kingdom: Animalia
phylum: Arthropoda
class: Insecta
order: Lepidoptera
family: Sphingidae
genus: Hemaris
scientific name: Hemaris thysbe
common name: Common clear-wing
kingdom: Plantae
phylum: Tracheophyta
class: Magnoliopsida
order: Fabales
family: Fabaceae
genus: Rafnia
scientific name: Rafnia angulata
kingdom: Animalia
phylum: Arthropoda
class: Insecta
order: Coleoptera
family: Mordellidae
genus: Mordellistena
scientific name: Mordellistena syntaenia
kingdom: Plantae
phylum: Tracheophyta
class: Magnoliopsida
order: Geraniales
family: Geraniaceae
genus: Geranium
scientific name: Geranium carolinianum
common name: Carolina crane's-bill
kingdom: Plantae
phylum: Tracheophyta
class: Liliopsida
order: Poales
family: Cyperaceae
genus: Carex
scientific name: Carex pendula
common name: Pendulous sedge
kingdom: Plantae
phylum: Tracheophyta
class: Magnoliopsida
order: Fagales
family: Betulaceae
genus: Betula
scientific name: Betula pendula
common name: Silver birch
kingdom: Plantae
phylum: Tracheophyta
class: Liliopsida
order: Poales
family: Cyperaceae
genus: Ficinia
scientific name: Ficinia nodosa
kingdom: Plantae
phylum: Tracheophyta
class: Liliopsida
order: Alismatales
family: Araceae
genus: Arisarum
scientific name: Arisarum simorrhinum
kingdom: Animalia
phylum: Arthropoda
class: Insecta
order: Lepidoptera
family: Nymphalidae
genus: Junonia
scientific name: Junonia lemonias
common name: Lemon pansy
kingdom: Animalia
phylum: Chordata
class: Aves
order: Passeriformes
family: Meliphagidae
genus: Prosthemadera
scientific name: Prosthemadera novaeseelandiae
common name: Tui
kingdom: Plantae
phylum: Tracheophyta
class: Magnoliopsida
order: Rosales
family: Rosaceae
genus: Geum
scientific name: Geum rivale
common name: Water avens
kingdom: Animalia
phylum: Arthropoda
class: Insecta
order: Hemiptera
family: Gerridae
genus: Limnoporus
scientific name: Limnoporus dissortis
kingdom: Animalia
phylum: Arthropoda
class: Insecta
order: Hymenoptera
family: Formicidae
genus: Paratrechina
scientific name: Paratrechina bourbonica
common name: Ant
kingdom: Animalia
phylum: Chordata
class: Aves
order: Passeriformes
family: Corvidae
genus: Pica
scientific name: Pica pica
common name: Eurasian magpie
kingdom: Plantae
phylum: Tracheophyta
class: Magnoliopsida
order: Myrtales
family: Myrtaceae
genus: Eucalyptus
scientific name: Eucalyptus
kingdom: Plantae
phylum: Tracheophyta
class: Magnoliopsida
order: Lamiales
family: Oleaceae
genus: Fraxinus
____
Exercise details: Copy the lines of the entries above from the line containing "genus: Carex" up to and including the line containing "genus: Ficinia", and write down nothing else.

Answer:
genus: Carex
scientific name: Carex pendula
common name: Pendulous sedge
kingdom: Plantae
phylum: Tracheophyta
class: Magnoliopsida
order: Fagales
family: Betulaceae
genus: Betula
scientific name: Betula pendula
common name: Silver birch
kingdom: Plantae
phylum: Tracheophyta
class: Liliopsida
order: Poales
family: Cyperaceae
genus: Ficinia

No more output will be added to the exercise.